Arrange the lines between the one holding "گلوتن و لاکتوز" and the one holding "итоговой ценой до рубля", inclusive, as a JSON list of strings, one string per line, with blank lines omitted. Leave the pictures out of the answer.
Records to use: Begin
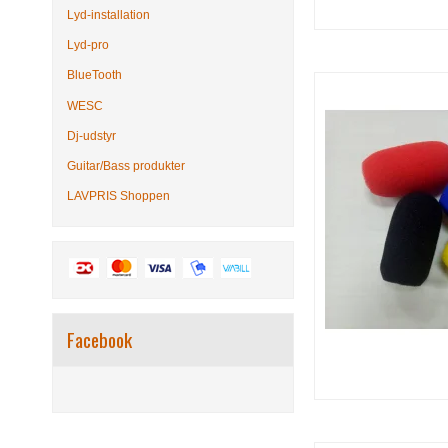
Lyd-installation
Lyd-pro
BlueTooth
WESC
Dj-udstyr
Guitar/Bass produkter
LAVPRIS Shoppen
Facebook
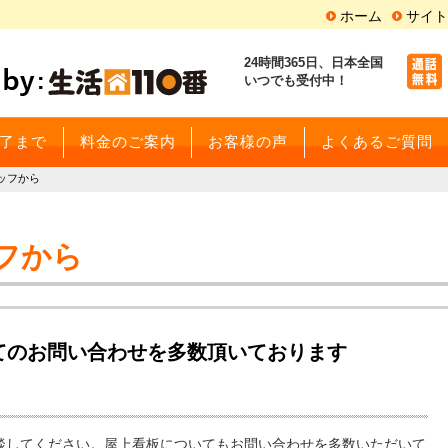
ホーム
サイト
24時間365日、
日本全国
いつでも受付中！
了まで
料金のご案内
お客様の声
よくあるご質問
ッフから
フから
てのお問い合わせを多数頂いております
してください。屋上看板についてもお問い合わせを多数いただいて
Records to use: End
Records to use: Begin
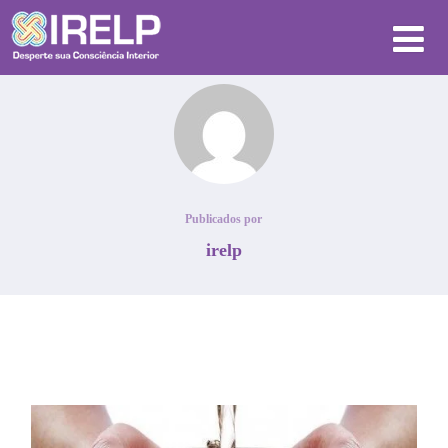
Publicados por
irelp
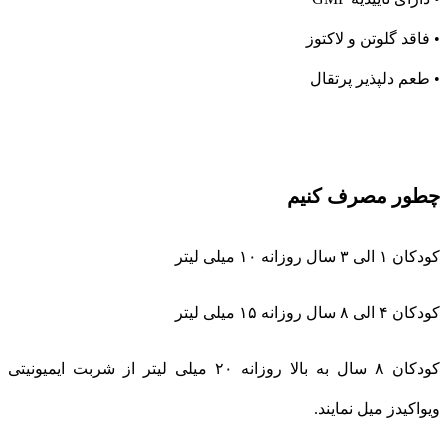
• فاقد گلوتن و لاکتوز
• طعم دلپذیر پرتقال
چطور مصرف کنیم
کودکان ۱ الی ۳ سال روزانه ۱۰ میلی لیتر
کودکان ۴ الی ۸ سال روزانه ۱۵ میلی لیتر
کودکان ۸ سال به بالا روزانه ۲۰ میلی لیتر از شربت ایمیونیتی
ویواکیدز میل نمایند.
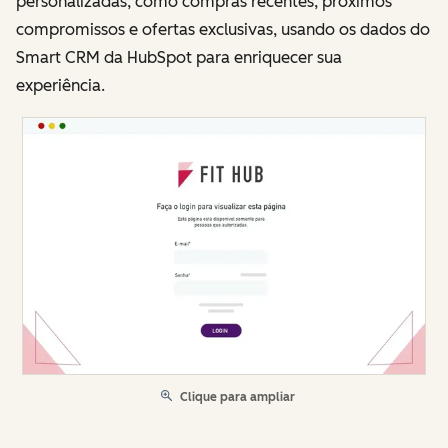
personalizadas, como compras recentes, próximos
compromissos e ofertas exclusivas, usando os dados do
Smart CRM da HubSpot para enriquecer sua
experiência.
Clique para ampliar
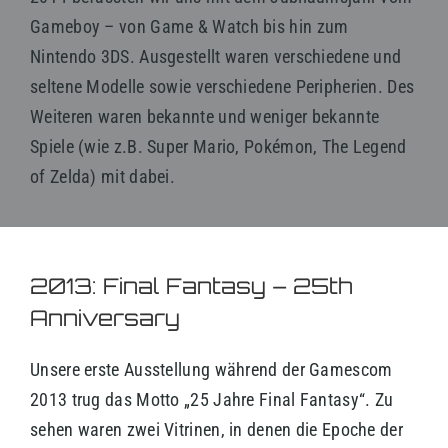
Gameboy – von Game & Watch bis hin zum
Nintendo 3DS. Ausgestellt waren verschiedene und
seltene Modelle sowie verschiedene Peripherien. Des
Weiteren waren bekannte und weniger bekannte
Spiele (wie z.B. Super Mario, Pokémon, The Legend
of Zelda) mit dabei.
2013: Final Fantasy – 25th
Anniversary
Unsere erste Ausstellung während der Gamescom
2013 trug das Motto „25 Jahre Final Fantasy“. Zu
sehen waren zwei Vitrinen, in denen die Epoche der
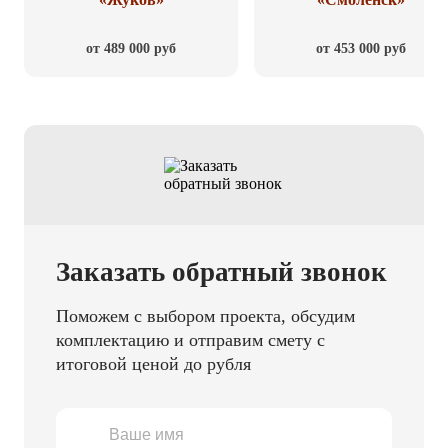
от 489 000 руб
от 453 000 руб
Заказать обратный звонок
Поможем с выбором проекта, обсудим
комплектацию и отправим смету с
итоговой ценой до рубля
Records to use: End
Output for this task -
[
  "• فاقد گلوتن و لاکتوز",
  "• طعم دلپذیر پرتقال",
  "چطور مصرف کنیم",
  "کودکان ۱ الی ۳ سال روزانه ۱۰ میلی لیتر",
  "کودکان ۴ الی ۸ سال روزانه ۱۵ میلی لیتر",
  "کودکان ۸ سال به بالا روزانه ۲۰ میلی لیتر از شربت ایمیونیتی",
  "ویواکیدز میل نمایند.",
  "personalizadas, como compras recentes, próximos",
  "compromissos e ofertas exclusivas, usando os dados do",
  "Smart CRM da HubSpot para enriquecer sua",
  "experiência.",
  "Clique para ampliar",
  "Gameboy – von Game & Watch bis hin zum",
  "Nintendo 3DS. Ausgestellt waren verschiedene und",
  "seltene Modelle sowie verschiedene Peripherien. Des",
  "Weiteren waren bekannte und weniger bekannte",
  "Spiele (wie z.B. Super Mario, Pokémon, The Legend",
  "of Zelda) mit dabei.",
  "2013: Final Fantasy – 25th",
  "Anniversary",
  "Unsere erste Ausstellung während der Gamescom",
  "2013 trug das Motto „25 Jahre Final Fantasy“. Zu",
  "sehen waren zwei Vitrinen, in denen die Epoche der",
  "от 489 000 руб",
  "от 453 000 руб",
  "Заказать обратный звонок",
  "Поможем с выбором проекта, обсудим",
  "комплектацию и отправим смету с",
  "итоговой ценой до рубля"
]